Wanting to get rick quick is a dream that many of us have adopted since buying our first Lottery ticket. And for most of us, that’s as far as it goes. We buy a chance of a dream, a hope – and we spend just a small amount of money each week for that dream. Of course, although we always hope that our numbers will be called we know the reality is that we have just spent money that we will never get back.
So, what happens when social media is tempting you in to other ways of chasing that dream?
In early 2021, what started a post on Reddit, ended with a failing company called Gamestop becoming the focus of global stockmarkets. The fast paced impact of social media, and a fear of missing out of their chance to get rich quick drew many people in. Online trading accounts, quick and easy to create, were set up, deposits made, and rookie “investors” were putting money into something they didn’t understand.
Why had they done it?
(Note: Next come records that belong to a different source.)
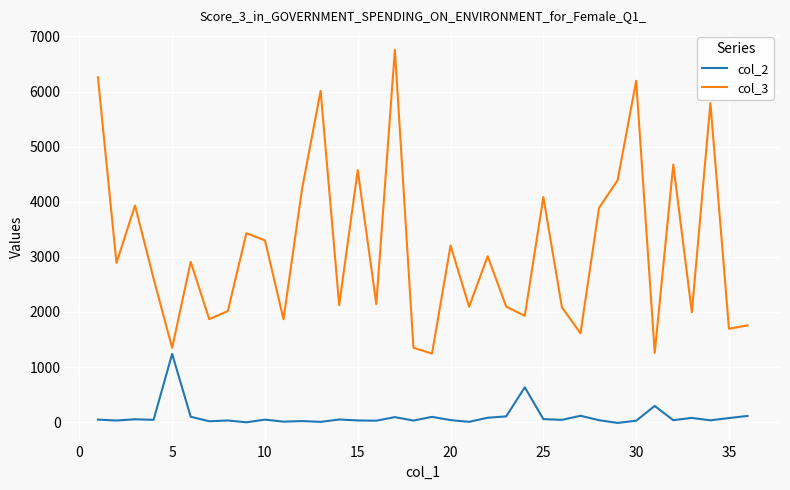

What are all the series names shown in the legend?

col_2, col_3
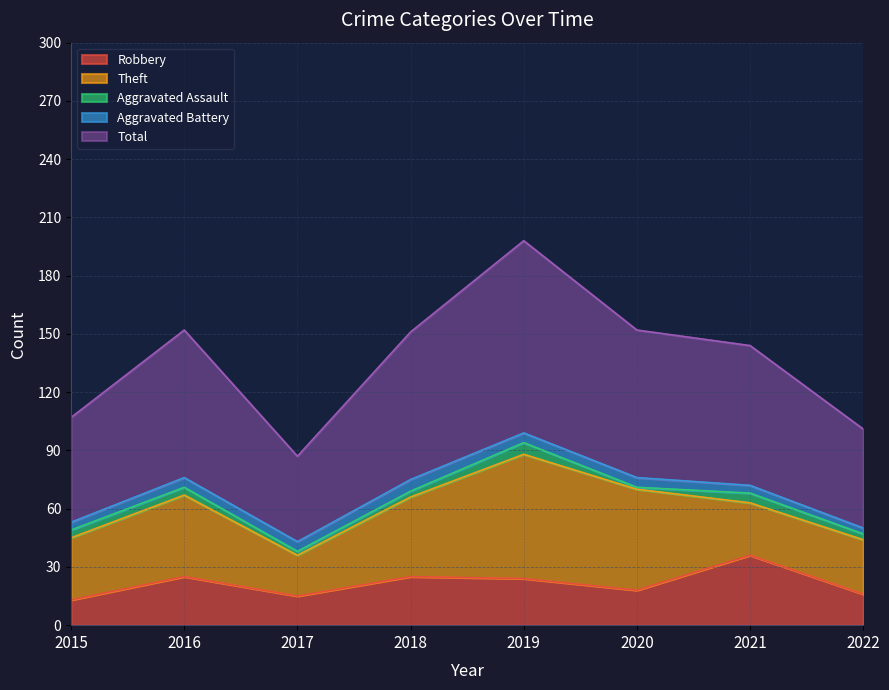

The Theft series shows 32 at 2015. True or false?

True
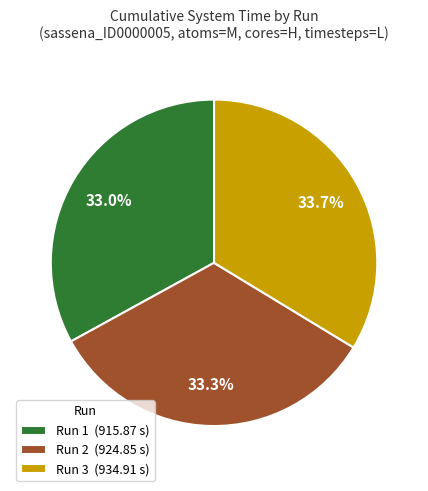

Combined, do Run 2 (924.85 s) and Run 1 (915.87 s) account for over 50%?

Yes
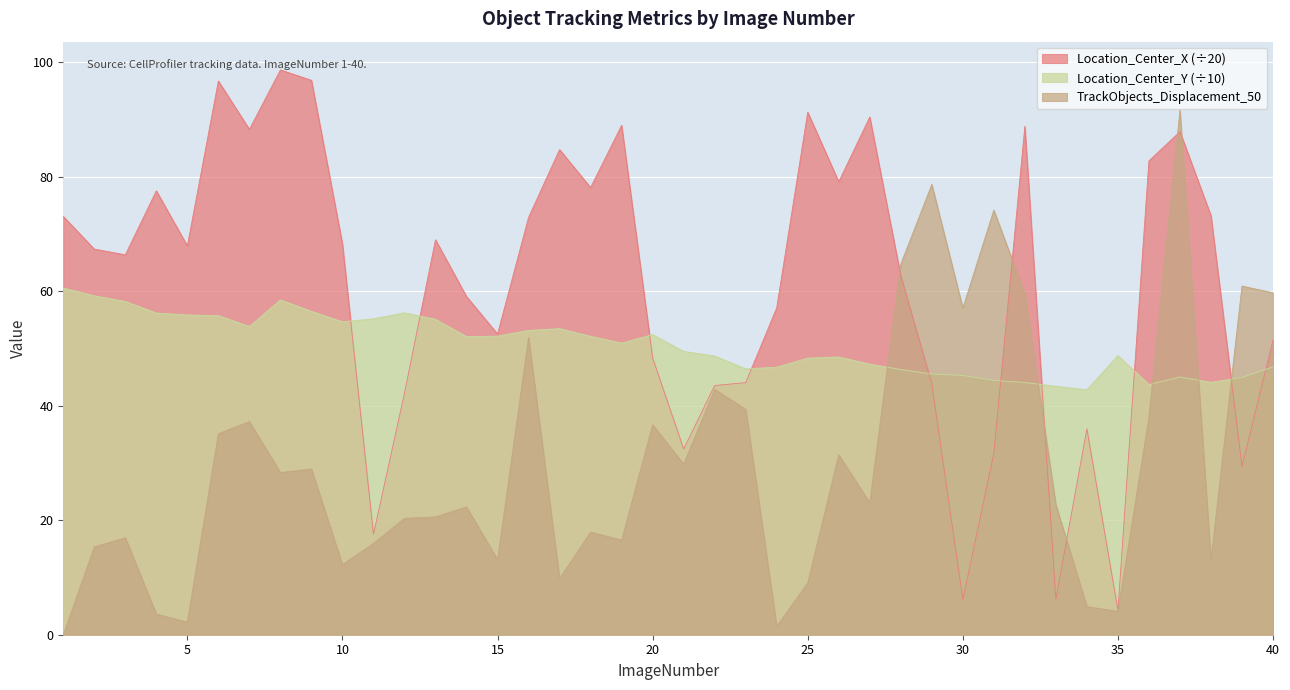

What is the highest value of the Location_Center_Y series?

60.6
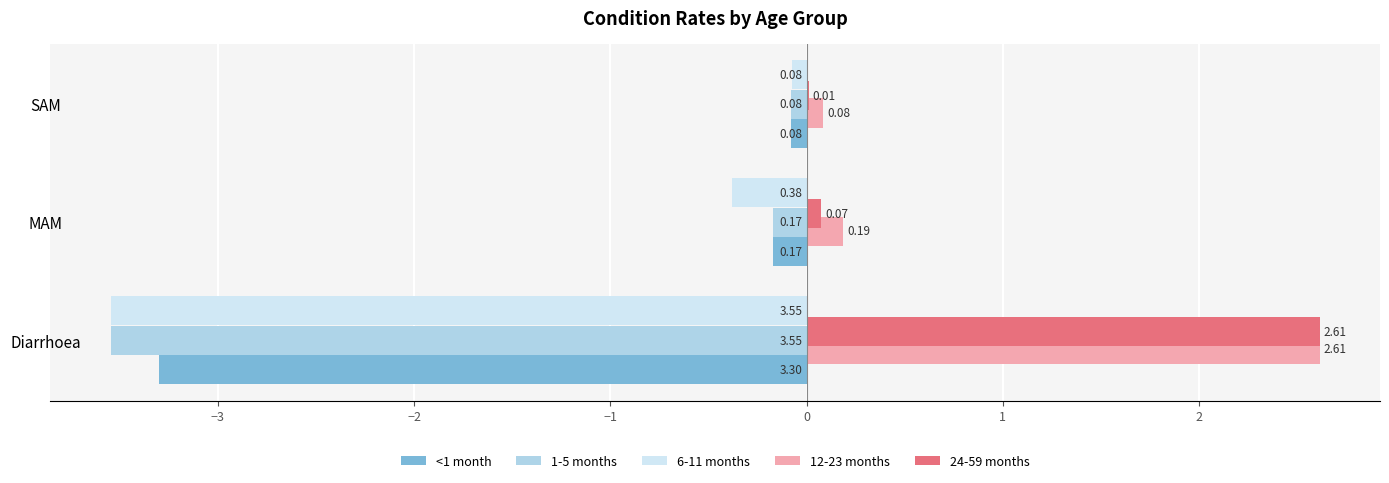

At which label does <1 month reach its peak?

SAM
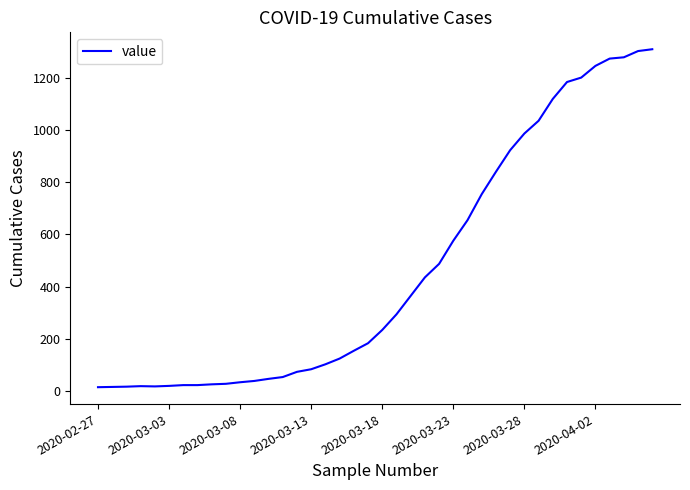

How many lines are shown in the chart?

1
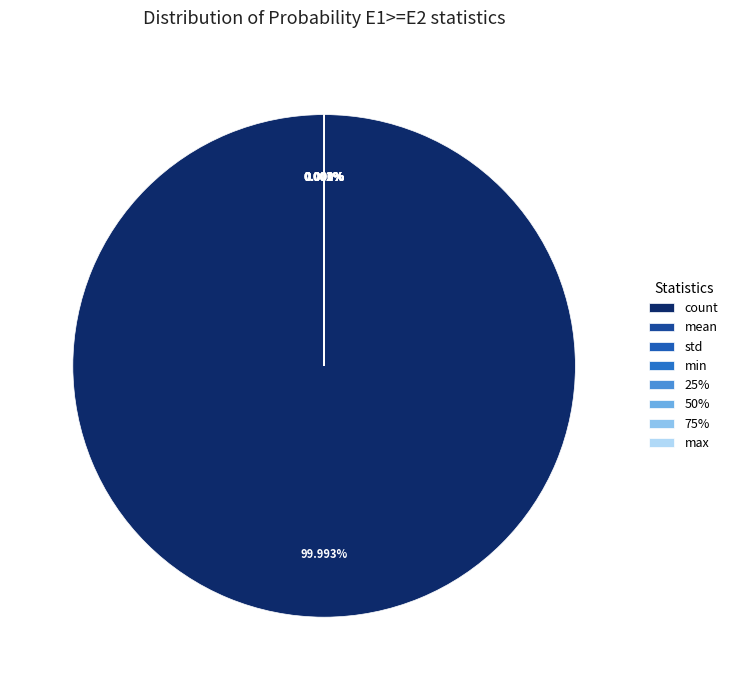

To the nearest percent, what is the average slice percentage?

12%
Well, the constant impact of tweets, posts, reels and stories from “friends” telling us how they were raking in the profits was something that tugged at their dream-strings, and they wanted a piece of the pie too.
In reality, a few made money, but the majority didn’t, and should have stayed well away in the first place.
This isn’t an isolated case, with many looking for a quick fix and being drawn into posts on Reddit, Twitter, and the like.
In spring the same year, the noise was all about Dogecoin, which become an overnight phenomenon. What started out, literally, as a meme, a joke on Reddit, saw its “value” increased by 800% in just 24 hours. Celebs increased the hype online, and it surged from less than 1c at the beginning of the year to around 60c in May before falling heavily….and sitting at around 28c today.
Of course, most people didn’t buy at 1c (or anywhere close)…but they saw the prices going up each day. They got caught up in the frenzy, and with that FOMO, threw money into something they didn’t understand, in the hope of achieving their “get rich quick” dream. In reality, the majority ended up selling at a loss, or are holding on with the hope that the hype will return, the next lot of FOMO “investors” will get drawn in, and the price will go up again.
This is nothing new, and over the 30 years I have been working in the investment industry, I’ve seen numerous “pump and dump” scenarios, and frenzies over high risk strategies such as investing in penny shares. This has been happening for many years prior to the internet phenomena, but it has been significantly increased since.
But we need to be reminded. This isn’t investing. It is more akin to gambling – and it is those who can least afford to take the losses, such as students, that can easily get caught up in it. Through my career I have seen people risking their rent, increasing their credit card borrowings, and even taking out loans against their homes, just so they can avoid that fear of missing out on something that they blindly believe is going to get them rich quickly. The reality is, they often have as much chance with that lottery ticket, and with less money spent.
Now, I’m not saying that no one should ever take a risk, because all investment carries an element of risk. Even leaving cash on deposit, with interest rates so low and inflation at the current rate means that doing nothing is a risk. But it is all about knowing what level of risk you are entering into, and understanding and being able to afford the consequences if it doesn’t go your way.
If it seems too good to be true, it usually is. Just because someone on Reddit or Twitter is shouting about it, doesn’t mean there is anything there to shout about. Note how quiet they all go when the bubble bursts….until the next time!
Caveat Emptor – Buyer Beware. Do your research. Don’t commit more than you can truly afford, and don’t be afraid to step away.